CSE 661 Advanced Computer Architecture

PART 1 [84 pts.; 6 each]: Please do only 14 of the following 17 questions from the textbook:

{`1.	1.18 a, b 	10. 5.2 a
2.	2.9 a, b 	11. 5.3
3.	3.1 	        12. 5.4 a
4.	3.2 	        13. 5.9 a, b, c
5.	3.11 a, b, c 	14. 5.20 a
6.	3.18 	        15. 6.2 a, b
7.	4.14 	        16. 6.17 a, b
8.	4.16 	        17. 6.38
9.	5.1 all parts
`}

PART 2 [16 pts.]: Case Studies

  1. [2] How would you rewrite the following sequential code so that it can be run as two parallel threads on a dual-core processor? Try to balance the loads as much as possible between the two threads:
{`
int A[80], B[80], C[80], D[80];
for (i = 0 to 40)
{
A[i] = B[i] * D[2*i];
C[i] = C[i] + B[2*i];
D[i] = 2*B[2*i];
A[i+40] = C[2*i] + B[i];
}
`}
  1. [4] [Max one page] Please do A.23 from the textbook.
  2. [5] [Max one page] The Top 500 list, published on top500.org, categorizes the fastest scientific machines in the world accounting to their performances.

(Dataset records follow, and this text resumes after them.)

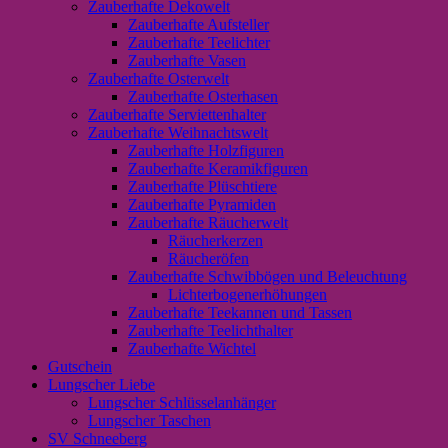
Zauberhafte Dekowelt
Zauberhafte Aufsteller
Zauberhafte Teelichter
Zauberhafte Vasen
Zauberhafte Osterwelt
Zauberhafte Osterhasen
Zauberhafte Serviettenhalter
Zauberhafte Weihnachtswelt
Zauberhafte Holzfiguren
Zauberhafte Keramikfiguren
Zauberhafte Plüschtiere
Zauberhafte Pyramiden
Zauberhafte Räucherwelt
Räucherkerzen
Räucheröfen
Zauberhafte Schwibbögen und Beleuchtung
Lichterbogenerhöhungen
Zauberhafte Teekannen und Tassen
Zauberhafte Teelichthalter
Zauberhafte Wichtel
Gutschein
Lungscher Liebe
Lungscher Schlüsselanhänger
Lungscher Taschen
SV Schneeberg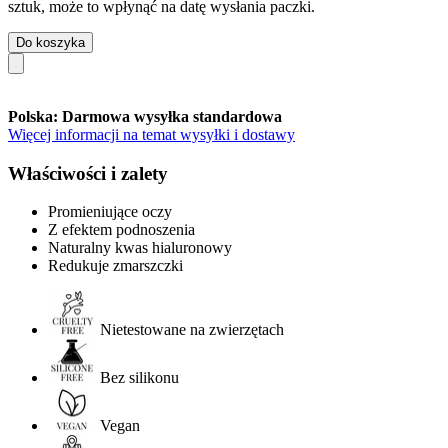
sztuk, może to wpłynąć na datę wysłania paczki.
Do koszyka
Polska: Darmowa wysyłka standardowa
Więcej informacji na temat wysyłki i dostawy
Właściwości i zalety
Promieniujące oczy
Z efektem podnoszenia
Naturalny kwas hialuronowy
Redukuje zmarszczki
Nietestowane na zwierzętach
Bez silikonu
Vegan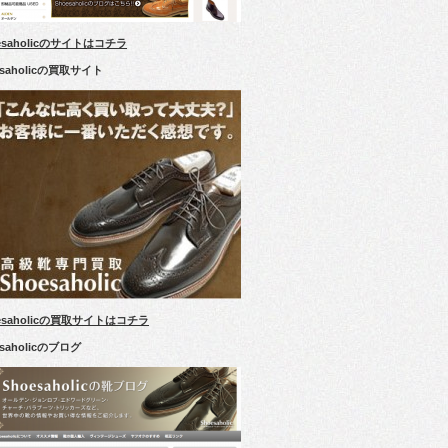
esaholicのサイトはコチラ
esaholicの買取サイト
esaholicの買取サイトはコチラ
esaholicのブログ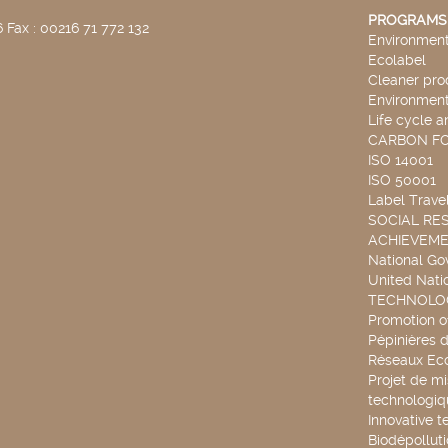
PROGRAMS
 Fax : 00216 71 772 132
Environmenta
Ecolabel
Cleaner pro
Environmenta
Life cycle a
CARBON F
ISO 14001
ISO 50001
Label Travel
SOCIAL RES
ACHIEVEM
National G
United Nati
TECHNOLOG
Promotion o
Pépinières d
Réseaux Ec
Projet de mi
technologiq
Innovative t
Biodépollut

Visit this website and summarize imperative characteristics of four machines among top ten in a table format.
  3. [5] Consider a system with two multiprocessors with the following configurations:
    • Machine 1, a NUMA machine with two processors, each with local memory of 512 MB with local memory access latency of 20 cycles per word and remote memory access latency of 60 cycles per word.
    • Machine 2, a UMA machine with two processors, with a shared memory of 1GB with access latency of 40 cycles per word.

Suppose an application has two threads running on the two processors, each of them need to access an entire array of 4096 words, is it possible to partition this array on the local memories of the NUMA machine so that the application runs faster on it rather than the UMA machine? If so, specify the partitioning. If not, by how many more cycles should the UMA memory latency be worsened for a partitioning on the NUMA machine to enable a faster run than the UMA machine? Assume that the memory operations dominate the execution time.